• **Lesetext**:

Unfall:Nacht-Surfer treibt bewusstlos im Eisbach

Er schlägt mit dem Kopf gegen sein Brett, treibt bewusstlos im Eisbach ab, hinein in den stockfinsteren Englischen Garten. Ein 25-Jähriger hat beim "Night-Surfing" fast sein Leben verloren. Ein Freund bekommt ihn in der Finsternis gerade noch zu fassen.

Von Susi Wimmer

Sie verabreden sich via Facebook, Stichwort "Night Surfing". Sie treffen sich am Eisbach, Prinzregentenbrücke, und zwar dann, wenn es dunkel wird, alle anderen Surfer schon gegangen sind und sie die Welle für sich alleine haben. Am Mittwochabend hätte einer von ihnen dies fast mit dem Leben bezahlt: Der 25-jährige Martin B. stürzte im Wasser, schlug mit dem Kopf gegen Brett und Steine und trieb bewusstlos im Eisbach ab, hinein in den stockfinsteren Englischen Garten. Zwei Surfer-Freunde sprangen hinterher, einem gelang es, den Bewusstlosen in einer dramatischen Rettungsaktion an Land zu ziehen.

"Es ist unvorsichtig und richtig gefährlich", sagt Thomas, der seinen Nachnamen nicht in der Zeitung lesen will. Der 32-Jährige ist eigentlich der Held der Geschichte. Wäre er nicht durchtrainiert bis in die Haarspitzen, würde er den Eisbach nicht wie seine Westentasche kennen, sein Surfer-Spezl Martin wäre nicht mehr am Leben.

• **Aufgaben**:
A) An welcher Brücke treffen sich die Surfer laut dem Bericht über den Surfunfall im Eisbach?
B) Führen Sie den Bericht über den Surfunfall im Eisbach im Anschluss an seinen letzten Satz weiter.

• **Datenauszug**:
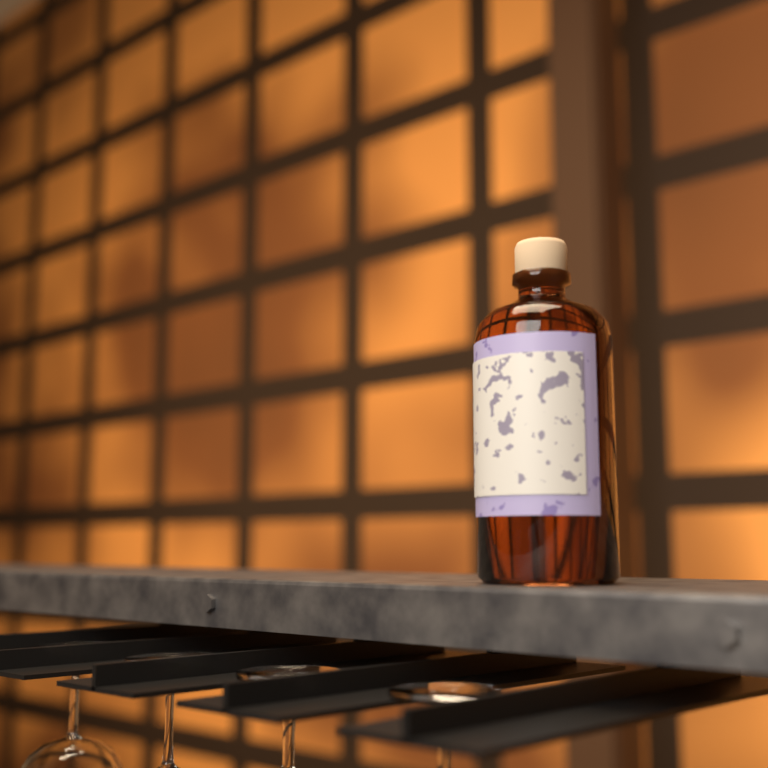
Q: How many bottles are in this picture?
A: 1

---

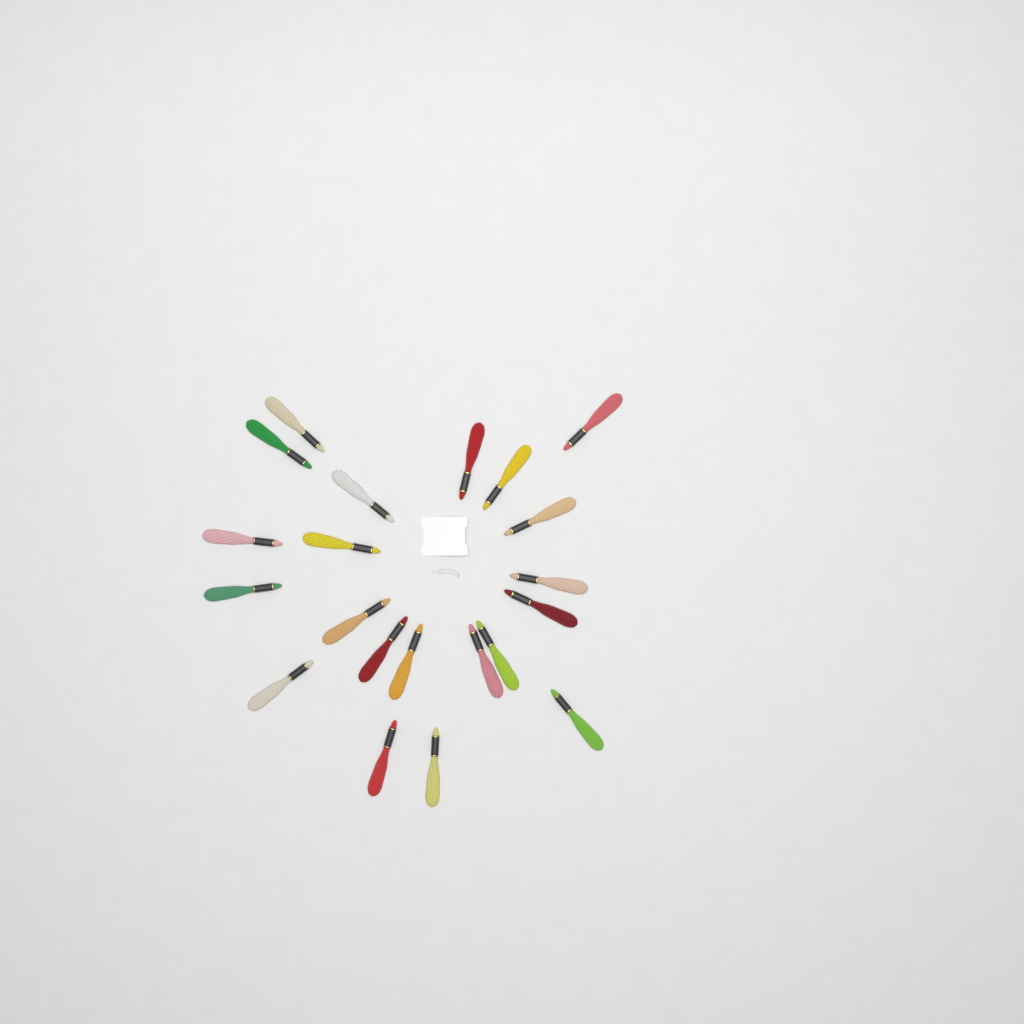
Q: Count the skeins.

---

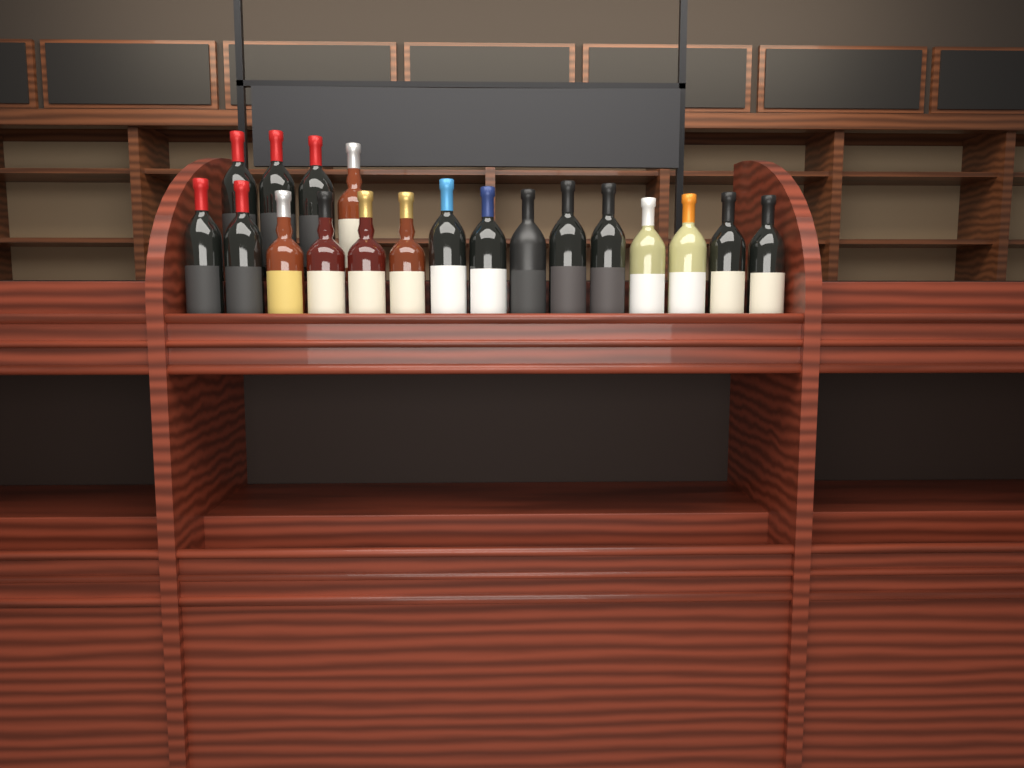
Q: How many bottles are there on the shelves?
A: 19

• **Gegebene Antworten**:
A) An der Prinzregentenbrücke.

B)
"Unvorsichtig" war die Aktion am Mittwochabend gegen 20.30 Uhr deshalb, weil die Beleuchtung noch nicht installiert war: Die Nacht-Surfer hatten sich verabredet, einer wollte eine mit einem Generator betriebene Flutlichtanlage mitbringen. Bis der "Lichtmann" eintrudelte, wollten Thomas, Philipp und Martin nicht warten. Mit einem Fahrradlicht beleuchteten sie notdürftig die Welle, schon wenige Meter flussabwärts herrschte völlige Dunkelheit. Thomas befand sich gerade 20 Meter hinter der Welle am Ausstieg, als der aus Deggendorf stammende Martin B. die Welle ritt und stürzte. Das Brett knallte ihm an den Kopf, und er schlug wohl auch noch unter Wasser gegen dort befestigte Granitblöcke. Er erlitt ein Schädelhirntrauma, einen Jochbeinbruch und wurde bewusstlos. Zu dem Zeitpunkt kämpfte sich Philipp Soller, 24, in Ufernähe durchs Gebüsch zurück zur Welle. "Ich hab einen Knall gehört", erzählt er. Und dann sah er gerade noch den Kollegen im Wasser treiben - mit dem Kopf nach unten. "Er kommt nicht mehr hoch, er kommt nicht mehr hoch", schrie er und sprang ins Wasser. Allerdings war es so zappenduster, dass er weder den Verletzten, noch den weiter flussabwärts stehenden Thomas sehen konnte.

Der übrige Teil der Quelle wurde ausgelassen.